There is a TON of music in the film. We really wanted people to think of this as a “movie”. Documentaries can go in a lot of different directions, and God bless the people who are making issue-oriented docs and trying to really change things, but we really wanted this to be a movie. To feel like a movie. And part of that is that it’s gotta have the type of music that you’d typically hear in an indie film. A lot of these bands we found on Myspace and GarageBand—and we do have Texas connection so some of them are Texas bands. So we wound up with a lot of great independent bands, and some of them are kind of poised to pop, so you’ll hear them first in A Lawyer Walks Into a Bar…
Is there any part of the festival experience that you’re most looking forward to?

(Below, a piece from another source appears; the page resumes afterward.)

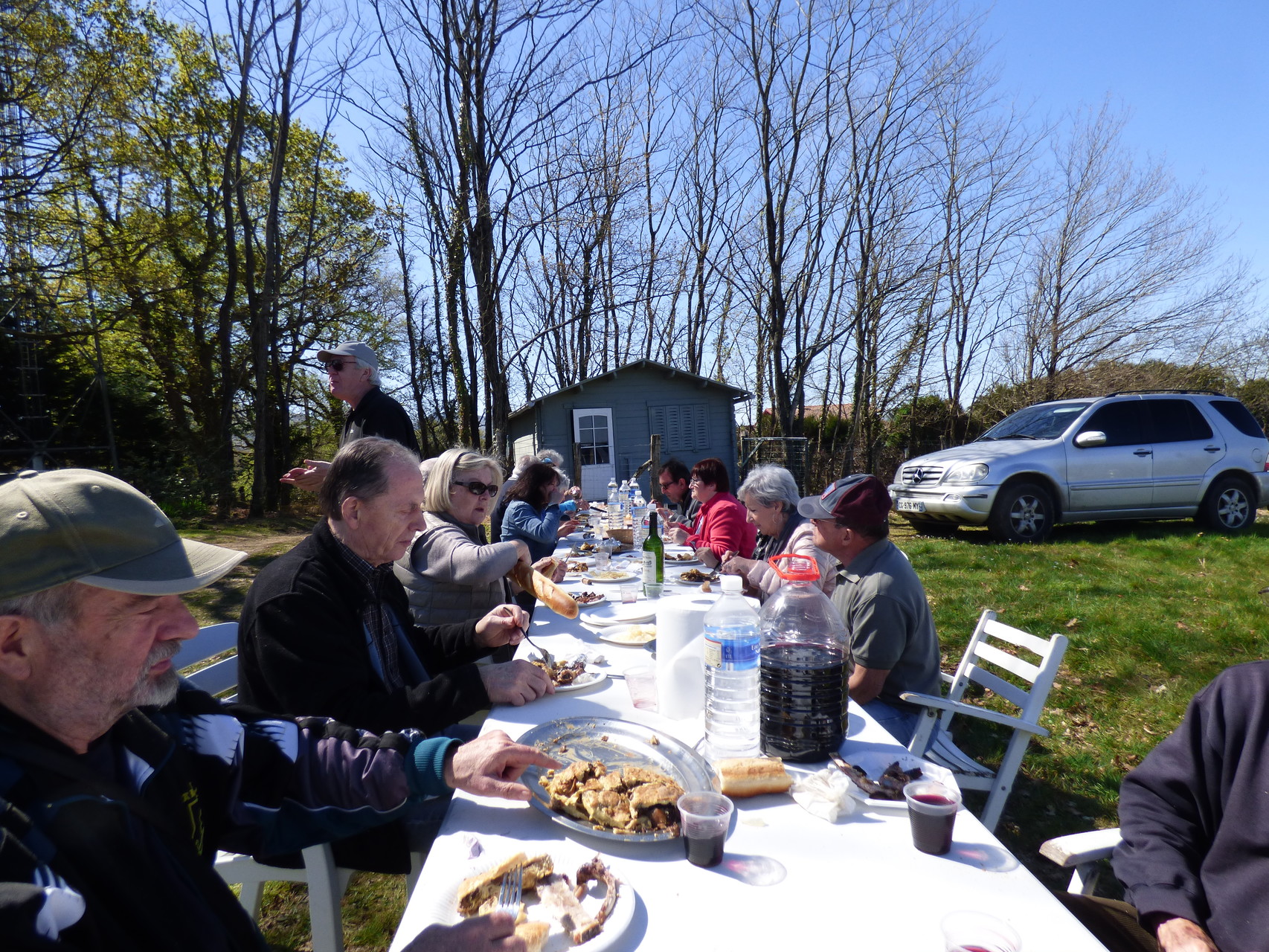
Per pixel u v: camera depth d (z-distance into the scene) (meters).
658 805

I gotta tell you—just getting out of the editing room and back into the real world. We’ve been working solid on this for over a year, and I think we’ve got something that people are going to enjoy. So just getting back and connecting with real people. Watching people watch the movie, talking to moviegoers. Going around the country and seeing the local film communities is really rewarding, and not in a cliché kind of way. It’s really nice to just see people respond to something you’ve been working on for a year.